Mayamız!
Şehrin en merkezi yerinde, müteahhitlerin ve doymak bilmeyen siyasetçilerin hışmına uğramamış, kuşların cıvıl cıvıl özgürce ötüp raks ettiği, içinde 'vazgeçilmeyen insanların da bulunduğu' oyun bittiğinde, şah da, piyon da aynı kutuya girer, sözüyle anlatılan mekândayız.
Eski zamanlarda buranın yakınlarından geçildiğinde, Fatihaların okunup müziğin kısıldığı, korku, hüzün ve huzur gibi pek çok duyguyu hissedip darmadağın bir şekilde çıkmak zorunda kaldığınız, bir gün sizin de misafir olarak değil de ev sahibi olarak geleceğiniz yerdeyiz.

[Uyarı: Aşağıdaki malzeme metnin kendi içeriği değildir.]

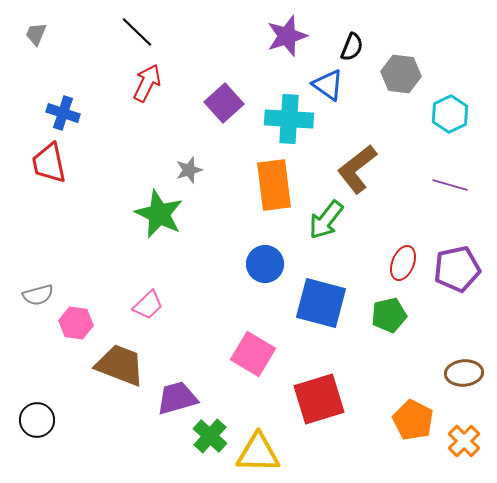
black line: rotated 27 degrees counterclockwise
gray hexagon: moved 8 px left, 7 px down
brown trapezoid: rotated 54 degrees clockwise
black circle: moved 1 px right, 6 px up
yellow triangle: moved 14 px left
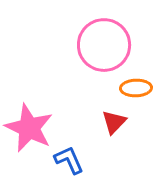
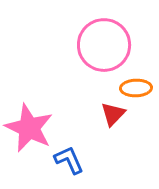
red triangle: moved 1 px left, 8 px up
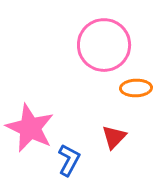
red triangle: moved 1 px right, 23 px down
pink star: moved 1 px right
blue L-shape: rotated 52 degrees clockwise
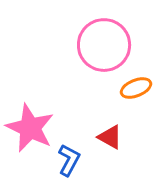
orange ellipse: rotated 20 degrees counterclockwise
red triangle: moved 4 px left; rotated 44 degrees counterclockwise
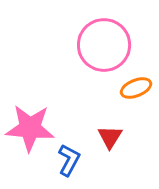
pink star: rotated 21 degrees counterclockwise
red triangle: rotated 32 degrees clockwise
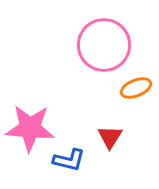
blue L-shape: rotated 76 degrees clockwise
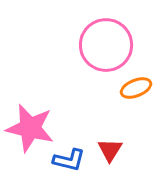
pink circle: moved 2 px right
pink star: rotated 9 degrees clockwise
red triangle: moved 13 px down
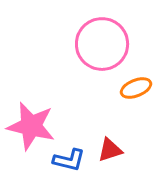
pink circle: moved 4 px left, 1 px up
pink star: moved 1 px right, 2 px up
red triangle: rotated 40 degrees clockwise
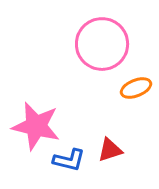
pink star: moved 5 px right
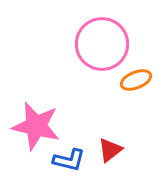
orange ellipse: moved 8 px up
red triangle: rotated 20 degrees counterclockwise
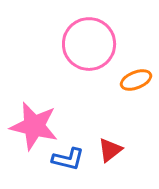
pink circle: moved 13 px left
pink star: moved 2 px left
blue L-shape: moved 1 px left, 1 px up
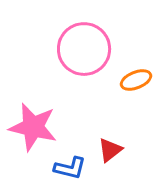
pink circle: moved 5 px left, 5 px down
pink star: moved 1 px left, 1 px down
blue L-shape: moved 2 px right, 9 px down
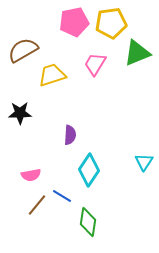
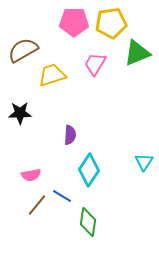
pink pentagon: rotated 12 degrees clockwise
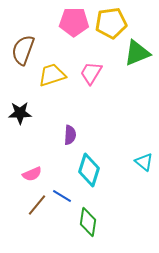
brown semicircle: rotated 40 degrees counterclockwise
pink trapezoid: moved 4 px left, 9 px down
cyan triangle: rotated 24 degrees counterclockwise
cyan diamond: rotated 16 degrees counterclockwise
pink semicircle: moved 1 px right, 1 px up; rotated 12 degrees counterclockwise
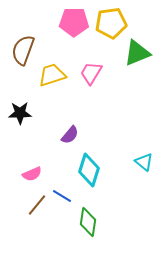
purple semicircle: rotated 36 degrees clockwise
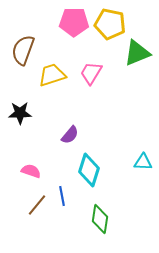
yellow pentagon: moved 1 px left, 1 px down; rotated 20 degrees clockwise
cyan triangle: moved 1 px left; rotated 36 degrees counterclockwise
pink semicircle: moved 1 px left, 3 px up; rotated 138 degrees counterclockwise
blue line: rotated 48 degrees clockwise
green diamond: moved 12 px right, 3 px up
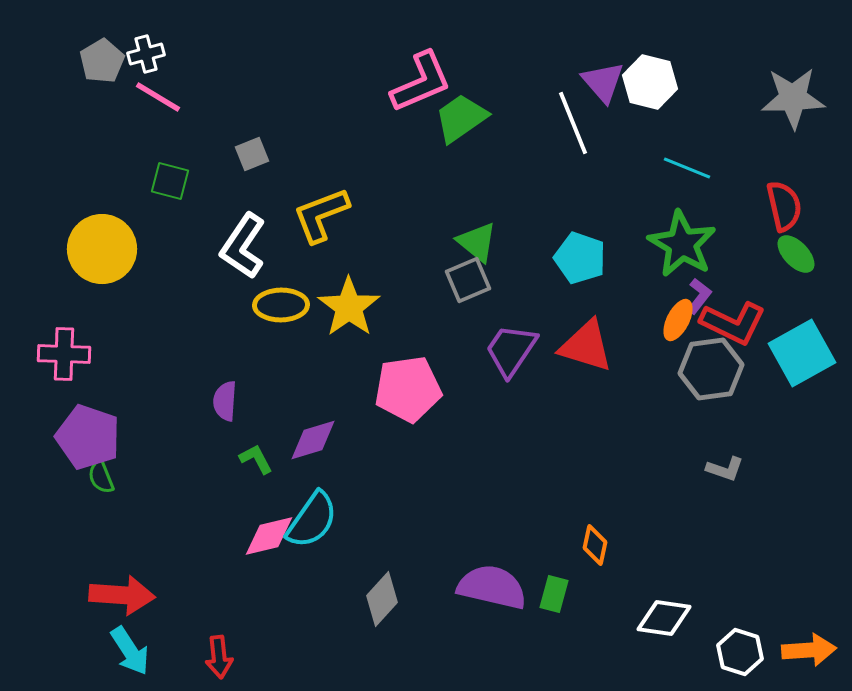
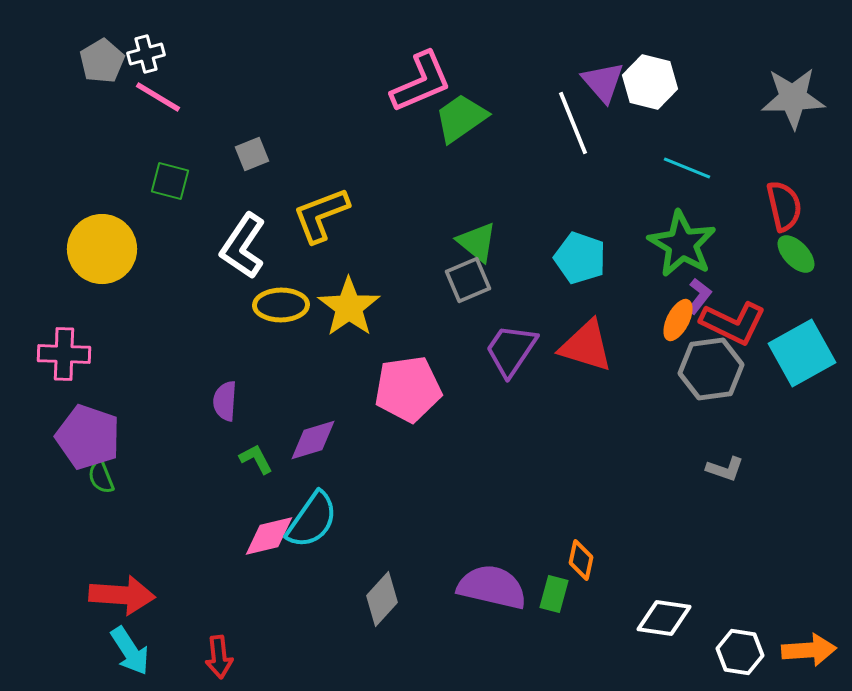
orange diamond at (595, 545): moved 14 px left, 15 px down
white hexagon at (740, 652): rotated 9 degrees counterclockwise
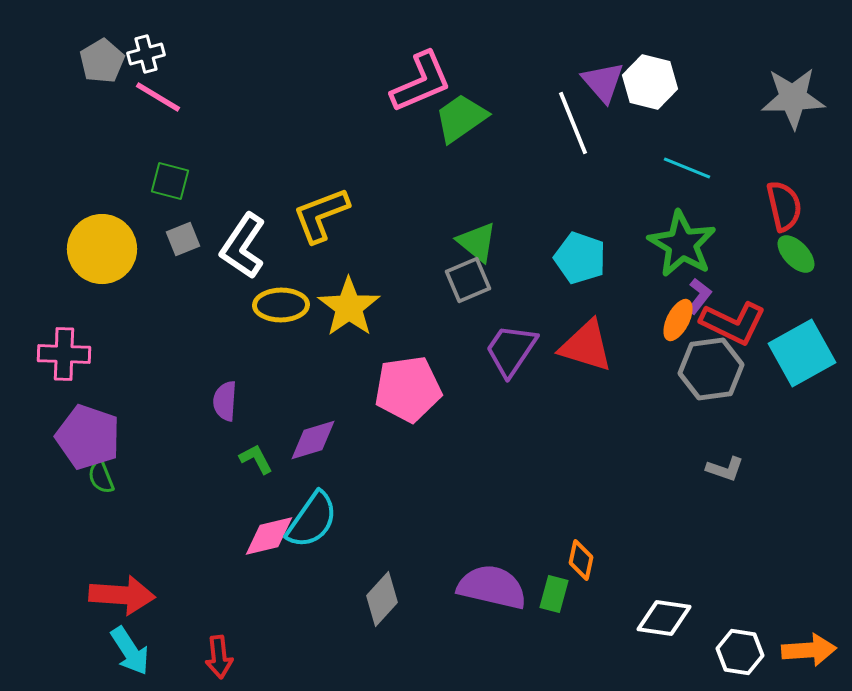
gray square at (252, 154): moved 69 px left, 85 px down
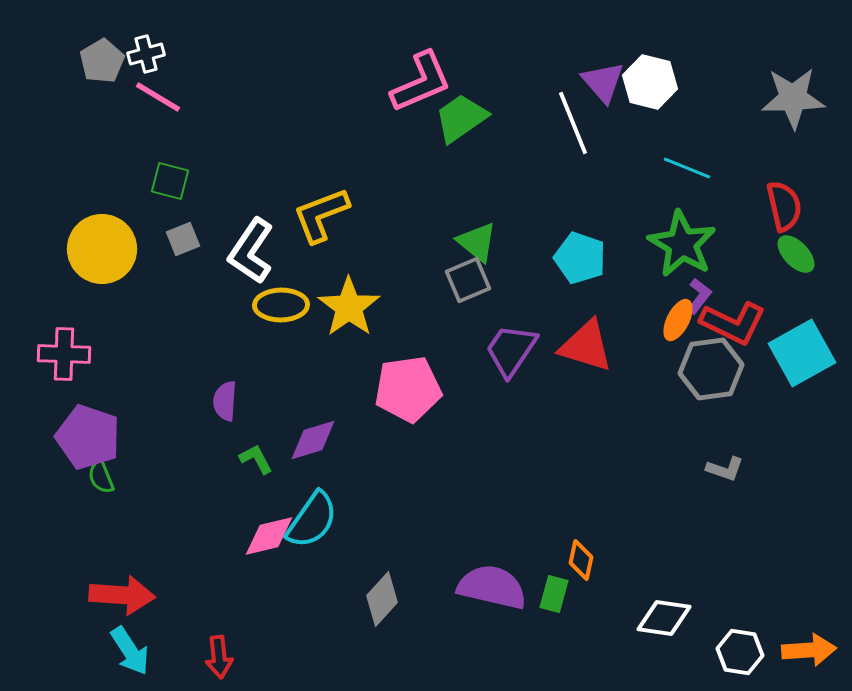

Eski çamlar bardak olmuş misali, köprünün altından çok sular akmış, çok şeyler değişmiş.
İçerideki morgda, yıllarca kanserle boğuşan, 36 yaşlarında gencecik bir adam, toprağın rahmine konulmayı bekliyor. Kenarda yıkılmış, hıçkırarak ağlayan, üzerlerine dağlar kadar keder yüklenen, zaman geçtikçe dahi acılarının hafiflemeyeceğinin farkında olan 8 ya da 9 yaşlarında iki kız çocuğu. Yanı başlarında da şimdiden yaşayan ölüye dönmüş, boşluğa bakan, boşluğunda kendisine baktığı genç bir anne.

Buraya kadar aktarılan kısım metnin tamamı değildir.